Taoiseach Bertie Ahern said Mr Paisley has now provided the clarity that was missing from his statement in the assembly.
Mr Ahern said the statement was welcome and had removed the doubt that had been raised about the DUP's approach to power-sharing.
A group of DUP assembly members also said their party had not taken part in any process to nominate a team to head up a future Stormont administration.
After the abandoned assembly meeting, 12 DUP assembly members signed a statement saying that they not had taken part in a designation process.
It said "nothing that we have said or done" could be taken by the government as such an indication.
The statement was signed by four of the party's nine MPs.
Nigel Dodds, the Rev William McCrea, Gregory Campbell and David Simpson all signed the statement.

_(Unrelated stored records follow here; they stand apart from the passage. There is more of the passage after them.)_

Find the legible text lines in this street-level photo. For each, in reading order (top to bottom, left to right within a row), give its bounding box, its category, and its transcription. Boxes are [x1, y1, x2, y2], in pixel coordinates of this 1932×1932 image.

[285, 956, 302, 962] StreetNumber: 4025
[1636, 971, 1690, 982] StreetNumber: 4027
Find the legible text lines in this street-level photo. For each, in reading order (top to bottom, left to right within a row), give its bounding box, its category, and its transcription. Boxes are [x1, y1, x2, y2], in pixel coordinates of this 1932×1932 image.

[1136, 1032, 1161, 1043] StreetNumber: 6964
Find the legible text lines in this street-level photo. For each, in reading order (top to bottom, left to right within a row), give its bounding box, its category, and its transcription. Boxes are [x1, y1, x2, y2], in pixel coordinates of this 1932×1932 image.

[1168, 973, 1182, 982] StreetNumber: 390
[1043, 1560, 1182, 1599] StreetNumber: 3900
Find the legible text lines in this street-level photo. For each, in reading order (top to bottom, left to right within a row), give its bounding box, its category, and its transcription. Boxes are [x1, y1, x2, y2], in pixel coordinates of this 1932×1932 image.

It read: "Given the total lack of movement on behalf of Sinn Fein on the issue of support for the rule of law, the courts and the Police Service of Northern Ireland, nothing that we have said or done today can be taken by the Government as an indication that they can imply shadow, designate or any other status to anyone in relation to the Office of First and Deputy First Minister."
It was also signed by Lord Morrow and his fellow assembly members Diane Dodds, Paul Girvan, Stephen Moutray, Nelson McCausland, Mervyn Storey, Tom Buchanan and assembly deputy speaker Jim Wells.